Faraway faces: the vanishing world of Southwest China

Southwest China is one of the most exotic places on earth. Encompassing the provinces of Yunnan, Guizhou, Guangxi and Sichuan, the region is vast. Nearly half of China’s entire ethnic population lives there too. These people call themselves Miao, Dong, Zhuang, Yi, among many other names. Their heartlands are remote and hard to reach. Very few outsiders have seen their customs and ways. For us, their very names ring of adventure, strangeness, and wonderment. For them, life has changed little over the centuries. Theirs has always been a world apart. But not for much longer. New roads and travel networks are whittling down walls of isolation. The 21st century, riding on the coat tails of China’s economic revolution, gnaws relentlessly at ancient habits, values and traditions.

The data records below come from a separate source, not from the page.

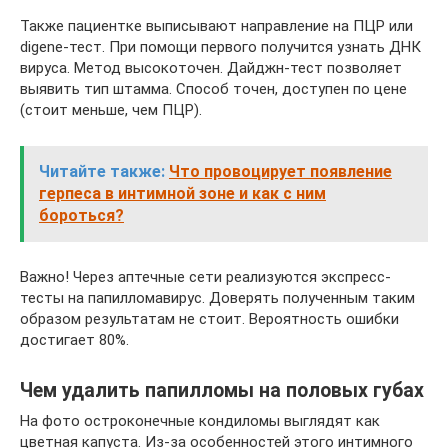
Также пациентке выписывают направление на ПЦР или
digene-тест. При помощи первого получится узнать ДНК
вируса. Метод высокоточен. Дайджн-тест позволяет
выявить тип штамма. Способ точен, доступен по цене
(стоит меньше, чем ПЦР).
Читайте также:
Что провоцирует появление
герпеса в интимной зоне и как с ним
бороться?
Важно! Через аптечные сети реализуются экспресс-
тесты на папилломавирус. Доверять полученным таким
образом результатам не стоит. Вероятность ошибки
достигает 80%.
Чем удалить папилломы на половых губах
На фото остроконечные кондиломы выглядят как
цветная капуста. Из-за особенностей этого интимного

As a passionate visual chronicler of Asia and its peoples, photographer Jimmy Lam has traveled Southwest China for the past ten years. He has personally witnessed the change and the cultural transformations. And their rapidity fills him with an urgency to document these “passing moments,” as he calls them. The result? Lam, an associate of the Royal Photographic Society whose work has been shown and acclaimed internationally, has produced a book that is both celebration and elegy. Through his lens, we see the homelands, the toils, faiths, loves, joys, and aspirations of the ethnic people. These pulsating images express a heartfelt concern and hope. That maybe, through an appreciation of the human landscape – these Faraway Faces – we may come to better understand and measure our loss.